Another aspect that should be pointed out is that the Italian Blooms of Dublin provides an example of an unfinished translation project that can be detected only in the archive. Focusing on different sets of archival documents, the study has shown that two parallel translations were produced: one by Mario Maranzana, who adapted Burgess’s libretto rather freely using a literal translation by an unidentified author; the other by Burgess’s wife in collaboration with the author. The final version, carried out by a third party, was a compromise that left all actors involved not entirely satisfied. This raises questions as to what should be considered “the finished product.” Should we identify the typescripts containing the text of Act I and Act II, revised and approved by Liana and Anthony Burgess, as the Italian Blooms of Dublin?

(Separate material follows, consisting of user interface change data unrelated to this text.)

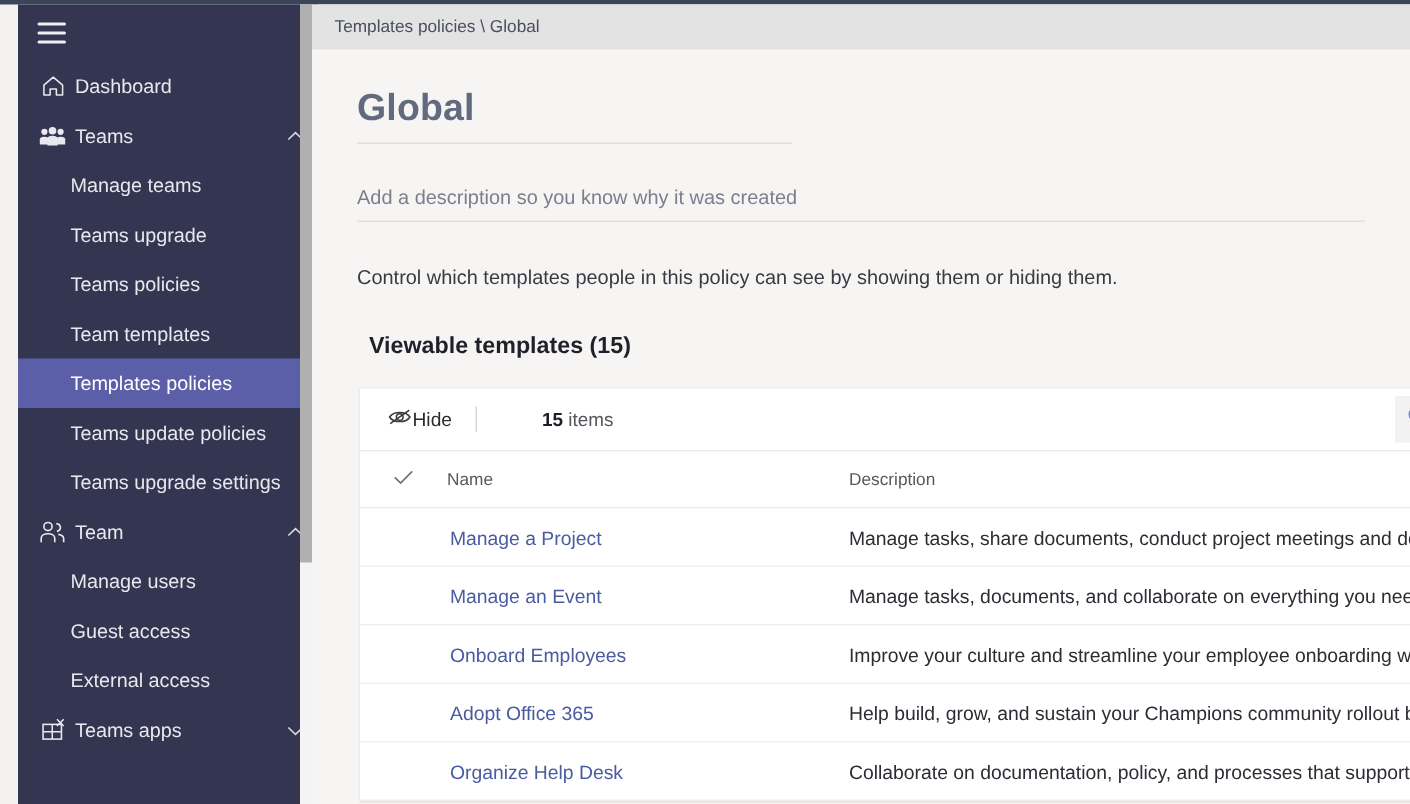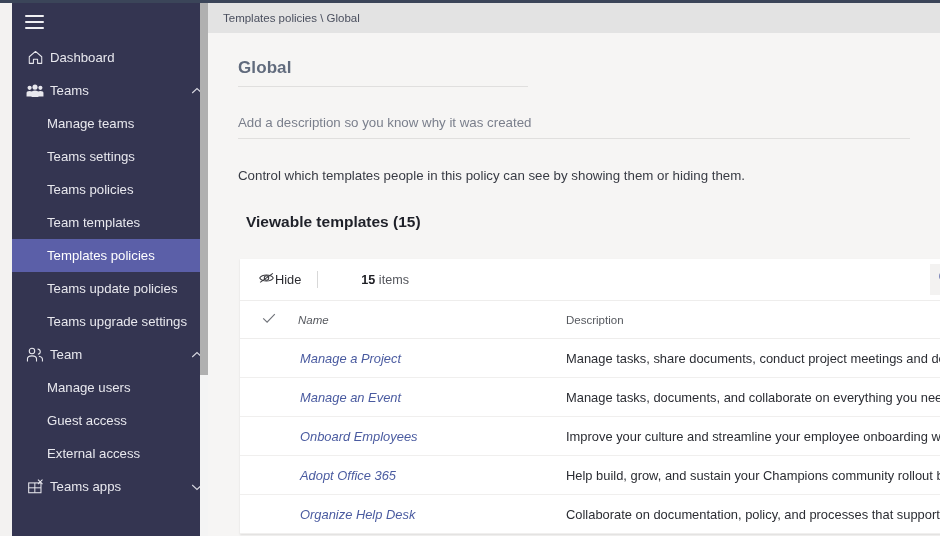--- a/index.html
+++ b/index.html
@@ -105,21 +105,21 @@
 
   .content { padding: 0 0 0 30px; }
 
   .title-field {
     margin-top: 25px;
     width: 290px;
     border-bottom: 1px solid #e0dfde;
     padding-bottom: 8px;
   }
   .title-field .title-text {
-    font-size: 17px;
+    font-size: 25px;
     font-weight: bold;
     color: #616b7d;
     letter-spacing: 0.1px;
   }
 
   .desc-field {
     margin-top: 28px;
     width: 672px;
     border-bottom: 1px solid #e0dfde;
     padding-bottom: 8px;
@@ -199,21 +199,21 @@
   }
   table.tpl td {
     height: 39px;
     font-size: 12.9px;
     border-bottom: 1px solid #f0efee;
     vertical-align: middle;
     overflow: hidden;
     white-space: nowrap;
   }
   .col-check { width: 58px; text-align: center !important; }
-  .col-name  { width: 268px; font-style: italic; }
+  .col-name  { width: 268px; }
   .col-desc  { width: auto; }
   td.col-name { padding-left: 2px; }
   td .tpl-link {
     color: #4a5ba0;
     cursor: pointer;
   }
   td.col-desc { color: #2b2d33; }
   .check-mark { color: #6f7279; font-size: 13px; }
 </style>
 </head>
@@ -255,21 +255,21 @@
           <span class="chev">
             <svg width="12" height="8" viewBox="0 0 12 8" fill="none">
               <path d="M1.2 6 L6 1.5 L10.8 6" stroke="currentColor" stroke-width="1.1" fill="none"></path>
             </svg>
           </span>
         </div>
         <div class="nav-item child">
           <span class="lbl">Manage teams</span>
         </div>
         <div class="nav-item child">
-          <span class="lbl">Teams settings</span>
+          <span class="lbl">Teams upgrade</span>
         </div>
         <div class="nav-item child">
           <span class="lbl">Teams policies</span>
         </div>
         <div class="nav-item child">
           <span class="lbl">Team templates</span>
         </div>
         <div class="nav-item child selected">
           <span class="lbl">Templates policies</span>
         </div>

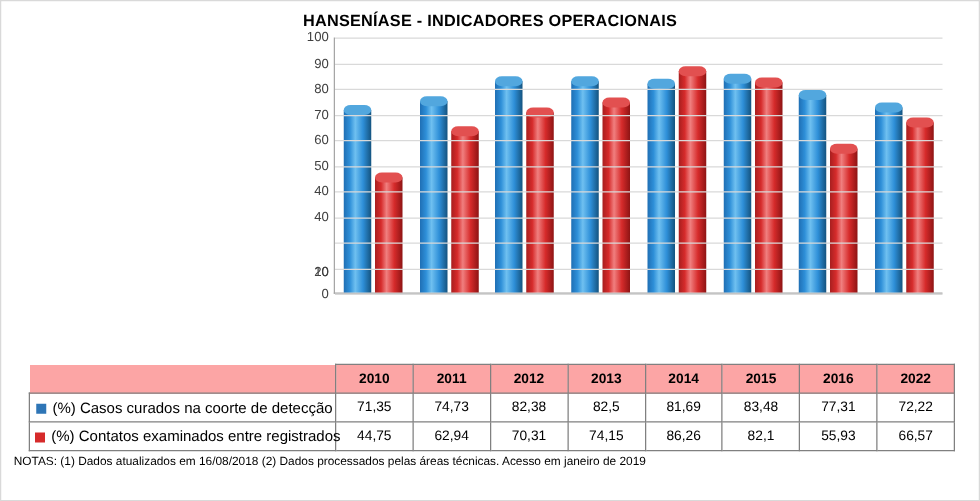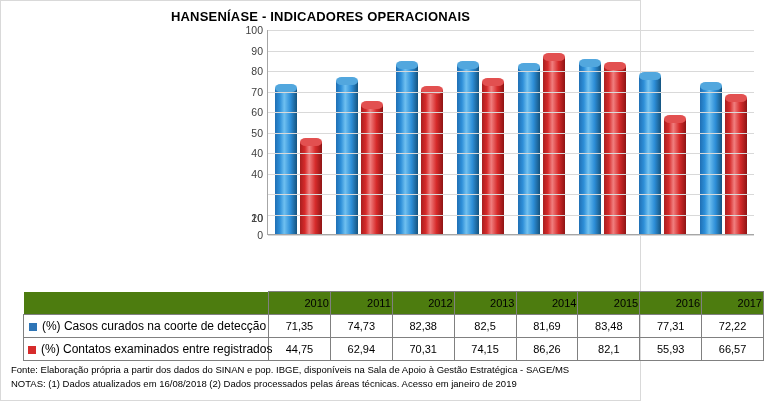--- a/index.html
+++ b/index.html
@@ -3,21 +3,21 @@
 <meta charset="utf-8">
 <style>
   html,body{margin:0;padding:0;}
   body{
     width:784px;height:401px;
     background:#ffffff;
     font-family:"Liberation Sans", sans-serif;
     color:#000;
     overflow:hidden;
   }
-  .page{position:relative;width:641px;height:401px;box-sizing:border-box;border:1px solid #d9d9d9;}
+  .page{position:relative;width:784px;height:401px;box-sizing:border-box;border:1px solid #d9d9d9;}
 
   
   .titles{padding-top:8px;text-align:center;}
   .title-1{font-size:13px;font-weight:bold;letter-spacing:.2px;}
   .title-2{font-size:15px;font-weight:bold;margin-top:5px;line-height:1.3;padding:0 60px;}
 
   
   .plot-wrap{position:relative;margin-top:6px;height:212px;}
   .plot{
     position:absolute;left:266px;top:0;width:487px;height:205px;
@@ -38,21 +38,21 @@
   }
   .bar.blue{background:linear-gradient(to right,#1f6fb4 0%,#2e8fd8 22%,#6fc0f0 42%,#2e8fd8 70%,#14537f 100%);}
   .bar.blue .top{background:#52a7de;}
   .bar.red{background:linear-gradient(to right,#a81f1f 0%,#d62b2b 22%,#f07f7f 42%,#d62b2b 70%,#8e1414 100%);}
   .bar.red .top{background:#e25050;}
 
   
   .table-wrap{position:absolute;left:22px;top:290px;width:741px;}
   table{border-collapse:collapse;width:100%;table-layout:fixed;font-size:11px;}
   th,td{border:1px solid #808080;height:20px;}
-  .hdr td{text-align:right;font-weight:normal;background:#4d7c0f;}
+  .hdr td{text-align:center;font-weight:bold;background:#fca5a5;}
   .lblcell{width:245px;padding-left:4px;text-align:center;font-size:12px;white-space:nowrap;}
   .valcell{text-align:center;}
   .swatch{display:inline-block;width:8px;height:8px;margin-right:5px;vertical-align:middle;}
   .sw-blue{background:#2e75b6;}
   .sw-red{background:#d62b2b;}
 
   
   .footer{position:absolute;left:10px;top:362px;font-size:9.5px;line-height:1.45;color:#000;}
 </style>
 </head>
@@ -166,21 +166,21 @@
       <tbody id="tbody">
           <tr class="hdr">
             <td style="border: none;"></td>
             <td>2010</td>
             <td>2011</td>
             <td>2012</td>
             <td>2013</td>
             <td>2014</td>
             <td>2015</td>
             <td>2016</td>
-            <td>2017</td>
+            <td>2022</td>
           </tr>
           <tr>
             <td class="lblcell"><span class="swatch sw-blue"></span>(%) Casos curados na coorte de detecção</td>
             <td class="valcell">71,35</td>
             <td class="valcell">74,73</td>
             <td class="valcell">82,38</td>
             <td class="valcell">82,5</td>
             <td class="valcell">81,69</td>
             <td class="valcell">83,48</td>
             <td class="valcell">77,31</td>
@@ -195,17 +195,16 @@
             <td class="valcell">86,26</td>
             <td class="valcell">82,1</td>
             <td class="valcell">55,93</td>
             <td class="valcell">66,57</td>
           </tr>
         </tbody>
     </table>
   </div>
 
   <div class="footer">
-    <div>Fonte:  Elaboração própria a partir dos dados do SINAN  e  pop. IBGE, disponíveis na Sala de Apoio à Gestão Estratégica -  SAGE/MS</div>
     <div>NOTAS:  (1) Dados atualizados em 16/08/2018 (2) Dados processados pelas áreas técnicas. Acesso em janeiro de 2019</div>
   </div>
 
 </div>
 
 </body></html>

Does a final text exist or is it just a chimera that we may be tempted to create in an attempt to “possibilize” the impossible? The genetic approach adopted here makes it possible to examine translation “not from the point of view of the finished product but from the point of view of the process, of translation being negotiated and texts coming into being” (Paloposki, 2021, p. 73), shifting the focus from translations as products to the “translation event” (Toury, 1995, p. 249). The event-oriented view, as suggested by Paloposki, highlights the “disruptions and impasses [that] constitute a significant share of translators’ and editors’ work and are crucial in understanding the translation process” (Paloposki, 2021, p. 73).

Finally, besides being a striking a case of failed collaboration, the Italian Blooms of Dublin sheds some initial light on Burgess’s working methods in dealing with his works in translation. The exact nature of the writer’s involvement in the translation of his works is still largely unknown and is an area that deserves further investigation.